Safe Harbor Statement
The statements in these remarks state the company’s and management’s intentions, beliefs, expectations or projections of the future and are forward-looking statements. It is important to note that the company’s actual results could differ materially from those projected in such forward-looking statements. Factors which may cause actual results to differ materially from current expectations include, but are not limited to, (i) general adverse economic and local real estate conditions, (ii) the inability of major tenants to continue paying their rent obligations due to bankruptcy, insolvency or a general downturn in their business, (iii) financing risks, such as the inability to obtain equity, debt or other sources of financing or refinancing on favorable terms to the company, (iv) the company’s ability to raise capital by selling its assets, (v) changes in governmental laws and regulations and management’s ability to estimate the impact of such changes, (vi) the level and volatility of interest rates and management’s ability to estimate the impact thereof, (vii) pandemics or other health crises, such as coronavirus disease 2019 (COVID-19), (viii) the availability of suitable acquisition, disposition, development and redevelopment opportunities, and risks related to acquisitions not performing in accordance with our expectations, (ix) valuation and risks related to the company’s joint venture and preferred equity investments, (x) valuation of marketable securities and other investments, (xi) increases in operating costs, (xii) changes in the dividend policy for the company’s common and preferred stock and the company’s ability to pay dividends at current levels, (xiii) the reduction in the company’s income in the event of multiple lease terminations by tenants or a failure by multiple tenants to occupy their premises in a shopping center, (xiv) impairment charges and (xv) unanticipated changes in the company’s intention or ability to prepay certain debt prior to maturity and/or hold certain securities until maturity. Additional information concerning factors that could cause actual results to differ materially from those forward- looking statements is contained from time to time in the company’s Securities and Exchange Commission (“SEC”) filings. Copies of each filing may be obtained from the company or the SEC.

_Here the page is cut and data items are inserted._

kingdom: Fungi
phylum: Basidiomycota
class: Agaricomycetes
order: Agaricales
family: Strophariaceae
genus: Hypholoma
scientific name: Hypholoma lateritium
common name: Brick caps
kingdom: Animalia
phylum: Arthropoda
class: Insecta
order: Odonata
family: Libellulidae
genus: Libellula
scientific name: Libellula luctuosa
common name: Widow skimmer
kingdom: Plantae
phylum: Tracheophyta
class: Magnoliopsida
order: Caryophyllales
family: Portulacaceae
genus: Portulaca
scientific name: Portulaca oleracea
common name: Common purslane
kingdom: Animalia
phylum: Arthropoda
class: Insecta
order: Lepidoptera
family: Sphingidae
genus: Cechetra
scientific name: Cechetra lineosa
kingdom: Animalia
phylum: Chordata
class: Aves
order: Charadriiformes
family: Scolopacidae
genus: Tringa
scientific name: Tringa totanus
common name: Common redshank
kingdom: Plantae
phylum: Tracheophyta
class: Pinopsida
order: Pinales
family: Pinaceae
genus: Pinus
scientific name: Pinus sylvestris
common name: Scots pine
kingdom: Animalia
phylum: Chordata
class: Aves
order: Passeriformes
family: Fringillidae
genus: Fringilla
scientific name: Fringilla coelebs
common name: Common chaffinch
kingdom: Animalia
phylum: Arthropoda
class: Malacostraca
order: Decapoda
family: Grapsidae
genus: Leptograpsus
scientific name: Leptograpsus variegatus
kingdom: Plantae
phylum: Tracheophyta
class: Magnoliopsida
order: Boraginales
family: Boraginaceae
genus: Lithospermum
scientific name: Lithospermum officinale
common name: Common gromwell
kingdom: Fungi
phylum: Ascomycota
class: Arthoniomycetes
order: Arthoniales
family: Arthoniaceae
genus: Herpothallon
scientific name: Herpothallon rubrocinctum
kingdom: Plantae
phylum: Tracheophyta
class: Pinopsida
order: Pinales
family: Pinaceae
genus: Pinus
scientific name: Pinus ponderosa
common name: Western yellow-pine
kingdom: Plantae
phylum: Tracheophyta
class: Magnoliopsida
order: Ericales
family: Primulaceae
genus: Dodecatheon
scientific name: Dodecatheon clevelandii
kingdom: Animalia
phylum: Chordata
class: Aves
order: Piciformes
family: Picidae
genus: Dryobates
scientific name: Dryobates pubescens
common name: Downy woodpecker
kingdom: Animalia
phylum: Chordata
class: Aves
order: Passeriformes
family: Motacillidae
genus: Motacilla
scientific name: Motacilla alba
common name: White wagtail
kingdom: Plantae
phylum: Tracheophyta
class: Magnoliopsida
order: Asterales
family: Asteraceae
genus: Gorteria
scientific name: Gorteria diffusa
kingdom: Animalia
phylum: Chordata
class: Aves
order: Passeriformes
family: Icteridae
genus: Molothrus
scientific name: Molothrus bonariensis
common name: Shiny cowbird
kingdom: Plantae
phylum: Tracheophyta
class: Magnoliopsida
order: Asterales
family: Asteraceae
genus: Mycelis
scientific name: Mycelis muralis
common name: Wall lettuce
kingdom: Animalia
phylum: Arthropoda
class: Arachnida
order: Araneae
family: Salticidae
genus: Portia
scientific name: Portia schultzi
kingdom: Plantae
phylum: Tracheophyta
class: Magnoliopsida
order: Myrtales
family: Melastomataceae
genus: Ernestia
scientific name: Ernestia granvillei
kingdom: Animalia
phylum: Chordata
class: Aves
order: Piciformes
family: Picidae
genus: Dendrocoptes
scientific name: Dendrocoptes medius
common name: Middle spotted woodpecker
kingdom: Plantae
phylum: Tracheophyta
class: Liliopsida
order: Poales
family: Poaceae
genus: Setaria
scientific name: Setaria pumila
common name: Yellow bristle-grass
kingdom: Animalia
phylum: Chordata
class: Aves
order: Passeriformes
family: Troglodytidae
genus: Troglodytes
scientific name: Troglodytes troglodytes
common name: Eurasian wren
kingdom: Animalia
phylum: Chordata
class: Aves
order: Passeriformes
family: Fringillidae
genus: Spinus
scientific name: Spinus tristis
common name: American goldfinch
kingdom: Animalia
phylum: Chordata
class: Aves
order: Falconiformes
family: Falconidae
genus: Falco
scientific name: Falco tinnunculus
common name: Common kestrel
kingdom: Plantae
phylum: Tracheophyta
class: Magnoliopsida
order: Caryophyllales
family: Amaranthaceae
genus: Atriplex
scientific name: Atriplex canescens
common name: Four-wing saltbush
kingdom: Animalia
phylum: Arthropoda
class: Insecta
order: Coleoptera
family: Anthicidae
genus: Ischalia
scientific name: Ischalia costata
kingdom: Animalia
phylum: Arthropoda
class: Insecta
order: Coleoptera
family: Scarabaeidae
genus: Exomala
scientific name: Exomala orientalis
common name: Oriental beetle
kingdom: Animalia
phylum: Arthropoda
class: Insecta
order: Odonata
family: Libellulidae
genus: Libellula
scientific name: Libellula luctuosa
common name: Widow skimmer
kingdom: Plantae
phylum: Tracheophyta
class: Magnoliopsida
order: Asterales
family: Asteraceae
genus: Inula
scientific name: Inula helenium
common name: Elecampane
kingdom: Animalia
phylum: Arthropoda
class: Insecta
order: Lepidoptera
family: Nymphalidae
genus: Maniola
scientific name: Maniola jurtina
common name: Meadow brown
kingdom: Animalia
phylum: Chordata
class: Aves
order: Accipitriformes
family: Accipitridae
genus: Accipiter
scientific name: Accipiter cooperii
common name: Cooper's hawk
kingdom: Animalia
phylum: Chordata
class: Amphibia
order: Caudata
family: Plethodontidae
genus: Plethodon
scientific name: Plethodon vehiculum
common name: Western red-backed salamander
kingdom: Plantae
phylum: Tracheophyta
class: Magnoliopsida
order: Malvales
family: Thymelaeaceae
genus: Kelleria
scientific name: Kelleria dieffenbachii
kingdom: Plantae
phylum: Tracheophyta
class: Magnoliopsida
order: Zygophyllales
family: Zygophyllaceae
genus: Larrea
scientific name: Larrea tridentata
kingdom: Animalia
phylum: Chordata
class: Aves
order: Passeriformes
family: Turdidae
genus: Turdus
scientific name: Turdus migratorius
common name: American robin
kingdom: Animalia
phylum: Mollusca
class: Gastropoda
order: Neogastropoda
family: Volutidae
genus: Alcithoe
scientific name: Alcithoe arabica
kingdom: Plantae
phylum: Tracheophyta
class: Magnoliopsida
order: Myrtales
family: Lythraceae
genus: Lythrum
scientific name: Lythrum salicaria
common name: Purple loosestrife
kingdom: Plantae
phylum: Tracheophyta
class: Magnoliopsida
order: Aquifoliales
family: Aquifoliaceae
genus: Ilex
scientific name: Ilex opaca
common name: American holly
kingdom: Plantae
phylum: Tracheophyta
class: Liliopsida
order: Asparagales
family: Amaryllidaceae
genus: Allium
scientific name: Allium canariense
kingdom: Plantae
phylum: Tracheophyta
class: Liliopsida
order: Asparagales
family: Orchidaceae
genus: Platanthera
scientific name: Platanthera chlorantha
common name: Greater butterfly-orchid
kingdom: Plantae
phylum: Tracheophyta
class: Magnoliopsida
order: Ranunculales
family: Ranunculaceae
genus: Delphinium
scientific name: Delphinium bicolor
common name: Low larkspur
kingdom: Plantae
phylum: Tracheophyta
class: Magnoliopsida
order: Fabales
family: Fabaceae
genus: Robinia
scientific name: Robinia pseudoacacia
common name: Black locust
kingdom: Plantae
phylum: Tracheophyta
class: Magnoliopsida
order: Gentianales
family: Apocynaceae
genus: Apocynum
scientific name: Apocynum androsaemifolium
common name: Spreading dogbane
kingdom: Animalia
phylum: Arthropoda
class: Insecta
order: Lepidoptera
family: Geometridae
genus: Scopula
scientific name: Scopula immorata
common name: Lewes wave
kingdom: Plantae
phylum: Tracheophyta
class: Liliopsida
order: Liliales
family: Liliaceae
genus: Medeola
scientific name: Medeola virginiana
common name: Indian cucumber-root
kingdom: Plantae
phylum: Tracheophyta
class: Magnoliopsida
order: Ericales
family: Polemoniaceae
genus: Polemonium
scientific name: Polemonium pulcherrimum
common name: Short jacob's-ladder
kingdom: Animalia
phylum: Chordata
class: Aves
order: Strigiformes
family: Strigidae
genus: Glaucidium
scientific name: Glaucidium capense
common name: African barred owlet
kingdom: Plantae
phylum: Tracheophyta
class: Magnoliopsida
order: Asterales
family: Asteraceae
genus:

The company refers you to the documents filed by the company from time to time with the SEC, specifically the section titled “Risk Factors” in the company’s Annual Report on Form 10-K for the year ended December 31, 2019, as may be updated or supplemented in the company’s Quarterly Reports on Form 10-Q and the company’s other filings with the SEC, which discuss these and other factors that could adversely affect the company’s results. The company disclaims any intention or obligation to update the forward-looking statements, whether as a result of new information, future events or otherwise.
Non-GAAP Financial Measures
Certain results presented in these remarks are non-GAAP financial measures. These non-GAAP financial measures are supplemental financial measures and should not be considered alternatives for the company's reported results. The reconciliations of any non-GAAP financial measures presented in these remarks to their most directly comparable GAAP measures are included in Exhibit 99.2 furnished herewith.